** START OF Extract **
FTC Approves Ban Of Noncompete Agreements In 3-2 Vote

The Federal Trade Commission on Tuesday voted 3-2 in favor of adopting a historic and far-reaching ban on noncompete agreements, potentially giving more leverage in the job market to millions of U.S. workers.

The agency has said that the agreements, in which workers are forbidden from seeking a job with a competing business for a certain period of time, lead to an “unfair method of competition” and violate federal law. The vote by the agency’s five commissioners this week means the ban will move forward.

The FTC’s three Democratic members were in favor of adopting the regulation, while its two Republican members were against it.

Noncompetes have been under fire for years because of the way they can lock workers into jobs and suppress wages by reducing mobility in the labor market. And they are not strictly the domain of well-compensated executives and engineers; these days, even fast-food workers can find themselves barred from taking a job at a competing business.

“The FTC estimated that the ban would boost wages by between $400 billion and $488 billion over 10 years.”

Lina Khan, the commission’s chair and a progressive appointee of President Joe Biden, has said that the contracts undermine the “core” of economic liberty.
** END OF Extract **
** START OF Data entries **
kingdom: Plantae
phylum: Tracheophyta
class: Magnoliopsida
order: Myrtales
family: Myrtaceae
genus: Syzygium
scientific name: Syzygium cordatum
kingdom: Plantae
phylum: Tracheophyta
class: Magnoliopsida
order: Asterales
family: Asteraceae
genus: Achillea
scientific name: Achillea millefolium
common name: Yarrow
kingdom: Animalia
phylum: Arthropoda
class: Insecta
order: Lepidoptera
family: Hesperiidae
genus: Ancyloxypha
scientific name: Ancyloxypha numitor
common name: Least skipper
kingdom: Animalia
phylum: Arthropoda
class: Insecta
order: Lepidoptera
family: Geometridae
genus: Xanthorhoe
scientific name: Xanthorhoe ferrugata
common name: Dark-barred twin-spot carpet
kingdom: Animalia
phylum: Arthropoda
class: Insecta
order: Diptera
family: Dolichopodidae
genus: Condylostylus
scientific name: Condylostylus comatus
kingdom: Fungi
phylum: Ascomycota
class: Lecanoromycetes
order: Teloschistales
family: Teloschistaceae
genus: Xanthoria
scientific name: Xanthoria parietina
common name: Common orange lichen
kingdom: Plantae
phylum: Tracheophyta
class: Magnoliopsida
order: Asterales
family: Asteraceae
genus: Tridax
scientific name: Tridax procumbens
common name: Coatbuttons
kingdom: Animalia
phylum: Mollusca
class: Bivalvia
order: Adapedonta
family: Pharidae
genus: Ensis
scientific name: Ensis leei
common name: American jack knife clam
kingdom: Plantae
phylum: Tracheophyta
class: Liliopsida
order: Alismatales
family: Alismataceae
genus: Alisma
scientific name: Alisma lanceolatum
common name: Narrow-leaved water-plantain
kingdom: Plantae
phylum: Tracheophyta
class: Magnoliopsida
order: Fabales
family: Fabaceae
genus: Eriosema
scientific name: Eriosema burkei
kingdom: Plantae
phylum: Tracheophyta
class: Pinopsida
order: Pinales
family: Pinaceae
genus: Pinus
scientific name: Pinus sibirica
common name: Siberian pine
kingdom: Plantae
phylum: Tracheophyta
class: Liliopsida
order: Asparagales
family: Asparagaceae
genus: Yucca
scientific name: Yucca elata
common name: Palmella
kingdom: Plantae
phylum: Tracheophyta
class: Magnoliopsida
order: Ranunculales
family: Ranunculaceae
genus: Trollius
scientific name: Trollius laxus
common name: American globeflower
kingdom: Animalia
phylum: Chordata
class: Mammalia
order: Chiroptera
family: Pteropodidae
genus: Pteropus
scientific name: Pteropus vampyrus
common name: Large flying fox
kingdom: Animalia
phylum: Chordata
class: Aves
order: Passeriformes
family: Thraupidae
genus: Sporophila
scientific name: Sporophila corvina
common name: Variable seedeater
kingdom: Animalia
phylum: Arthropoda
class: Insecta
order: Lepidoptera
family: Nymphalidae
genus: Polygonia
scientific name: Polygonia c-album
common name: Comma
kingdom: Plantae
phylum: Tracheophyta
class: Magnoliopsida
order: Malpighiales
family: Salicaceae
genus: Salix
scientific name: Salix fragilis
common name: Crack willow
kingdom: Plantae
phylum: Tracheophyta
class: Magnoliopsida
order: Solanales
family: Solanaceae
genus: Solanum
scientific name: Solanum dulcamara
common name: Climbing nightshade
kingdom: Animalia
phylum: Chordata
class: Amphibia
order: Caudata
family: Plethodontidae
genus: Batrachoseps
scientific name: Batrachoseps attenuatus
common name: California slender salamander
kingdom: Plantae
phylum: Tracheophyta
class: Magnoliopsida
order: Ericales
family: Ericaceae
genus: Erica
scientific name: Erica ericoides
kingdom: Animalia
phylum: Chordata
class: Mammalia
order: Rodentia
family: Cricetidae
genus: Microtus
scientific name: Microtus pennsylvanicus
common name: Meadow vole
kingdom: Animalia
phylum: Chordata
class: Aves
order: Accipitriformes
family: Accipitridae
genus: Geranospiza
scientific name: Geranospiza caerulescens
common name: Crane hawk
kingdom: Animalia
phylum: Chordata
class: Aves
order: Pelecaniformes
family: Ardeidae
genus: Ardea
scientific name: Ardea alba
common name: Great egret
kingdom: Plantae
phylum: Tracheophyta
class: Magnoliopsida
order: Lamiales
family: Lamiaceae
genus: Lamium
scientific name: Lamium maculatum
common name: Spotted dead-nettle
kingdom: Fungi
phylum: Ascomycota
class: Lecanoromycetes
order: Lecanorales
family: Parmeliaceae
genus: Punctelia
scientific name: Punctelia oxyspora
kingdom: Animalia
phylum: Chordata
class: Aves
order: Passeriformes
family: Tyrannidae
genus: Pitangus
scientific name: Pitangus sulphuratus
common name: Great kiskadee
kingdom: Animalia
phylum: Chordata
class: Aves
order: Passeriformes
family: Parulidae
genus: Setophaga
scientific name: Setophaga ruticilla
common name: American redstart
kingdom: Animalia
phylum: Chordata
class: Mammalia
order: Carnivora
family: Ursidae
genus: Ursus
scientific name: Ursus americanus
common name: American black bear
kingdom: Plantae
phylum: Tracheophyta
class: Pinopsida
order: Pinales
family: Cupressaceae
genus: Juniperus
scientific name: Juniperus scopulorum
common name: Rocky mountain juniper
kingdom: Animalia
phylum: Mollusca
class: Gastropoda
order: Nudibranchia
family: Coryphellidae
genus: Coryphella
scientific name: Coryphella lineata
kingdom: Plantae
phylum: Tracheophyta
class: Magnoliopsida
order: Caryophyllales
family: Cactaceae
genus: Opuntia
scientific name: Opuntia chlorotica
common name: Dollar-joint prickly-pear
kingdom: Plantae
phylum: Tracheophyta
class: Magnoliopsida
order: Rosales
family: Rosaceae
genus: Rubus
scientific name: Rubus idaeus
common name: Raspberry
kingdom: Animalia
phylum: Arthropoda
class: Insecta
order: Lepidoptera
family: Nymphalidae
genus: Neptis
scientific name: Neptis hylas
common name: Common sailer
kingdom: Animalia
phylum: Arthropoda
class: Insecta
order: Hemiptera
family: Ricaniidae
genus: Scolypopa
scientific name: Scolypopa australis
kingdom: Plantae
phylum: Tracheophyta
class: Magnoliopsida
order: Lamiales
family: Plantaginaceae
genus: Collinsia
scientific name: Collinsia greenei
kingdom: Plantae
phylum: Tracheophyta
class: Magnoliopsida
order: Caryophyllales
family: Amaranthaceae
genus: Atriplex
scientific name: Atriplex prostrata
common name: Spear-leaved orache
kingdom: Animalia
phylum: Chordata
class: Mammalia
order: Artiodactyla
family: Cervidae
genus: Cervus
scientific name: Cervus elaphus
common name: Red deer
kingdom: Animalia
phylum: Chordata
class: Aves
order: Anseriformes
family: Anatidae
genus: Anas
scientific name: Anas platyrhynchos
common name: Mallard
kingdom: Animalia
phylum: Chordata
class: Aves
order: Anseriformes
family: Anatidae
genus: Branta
** END OF Data entries **
• _Tasks_
(a) In the noncompete article, condense the paragraph beginning "Noncompetes have been under fire" into a shorter version that keeps its main facts.
(b) Retype the noncompete article's text between "The Federal Trade" and "were against it.", inclusive.

• _Answer list_
(a) For years, noncompetes have been criticized for locking workers into jobs and suppressing wages by reducing labor-market mobility. They reach beyond well-paid executives and engineers: even fast-food workers can be barred from jobs at competing businesses.

(b)
The Federal Trade Commission on Tuesday voted 3-2 in favor of adopting a historic and far-reaching ban on noncompete agreements, potentially giving more leverage in the job market to millions of U.S. workers.

The agency has said that the agreements, in which workers are forbidden from seeking a job with a competing business for a certain period of time, lead to an “unfair method of competition” and violate federal law. The vote by the agency’s five commissioners this week means the ban will move forward.

The FTC’s three Democratic members were in favor of adopting the regulation, while its two Republican members were against it.